Arthur smirked at him and pointed. "You asked Freya."
"What?"
"You asked Freya if you could be at the bachelor party, and she said no way." Arthur chuckled and shook his head. "Merlin, you are a wonder. But the wonder is that you're so whipped."
"That's not what happened!" Merlin turned red.
Arthur laughed harder.
"Look, it's really not my kind of party, anyway... With all the popcorn and the naked women and firecrackers and everything..."

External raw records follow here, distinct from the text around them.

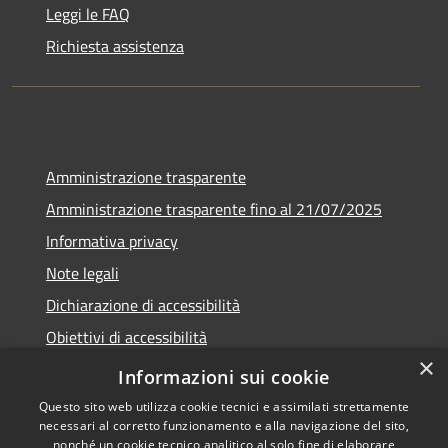
Leggi le FAQ
Richiesta assistenza
Amministrazione trasparente
Amministrazione trasparente fino al 21/07/2025
Informativa privacy
Note legali
Dichiarazione di accessibilità
Obiettivi di accessibilità
×
Piano di miglioramento
Informazioni sui cookie
Questo sito web utilizza cookie tecnici e assimilati strettamente
necessari al corretto funzionamento e alla navigazione del sito,
nonché un cookie tecnico analitico al solo fine di elaborare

Arthur crinkled his forehead. "Merlin, what exactly do you think happens at a bachelor party?"
"And someone needs to stay with Gaius," Merlin reminded him. "I can't risk him getting me into any more trouble. You remember Mary, from downstairs?"
Arthur thought for a moment. "The really big girl? Brown hair? For some reason thinks you're handsome but never gives me the time of day? Landlord's daughter, right?"
Merlin nodded. "That's the one."
"What about her?"
"Gaius stole our rent money, spent it all on drink, and now she's threatening to make me work it off." Merlin looked very uncomfortable. "And somehow I don't think she means walking her dogs."
"Good luck with that."
"And you have fun being kidnapped."
"I still can't believe," Arthur felt the need to say, "that you're going to let Gwaine and a bunch of people we barely even know come marching in here and drag off your best friend, a man who has stuck with you through thick and thin, to God knows where, in the middle of the night."
Merlin stuck his head in the fridge. "If it's someplace near a grocery store, remember we need milk, all right?"
"Fine," sighed Arthur, making a mental note.
Later, passed out on the futon, Merlin woke to Arthur lightly shaking him. "Merlin."
"Hmm?"
"Gwaine and the rest of my kidnappers are here."
Merlin yawned and rolled over. "All right, have fun."
"I will."
Just then, Gwaine came charging in, yelling, "There's the groom to be!"
Arthur said something, but Merlin missed whatever it was, having fallen back asleep.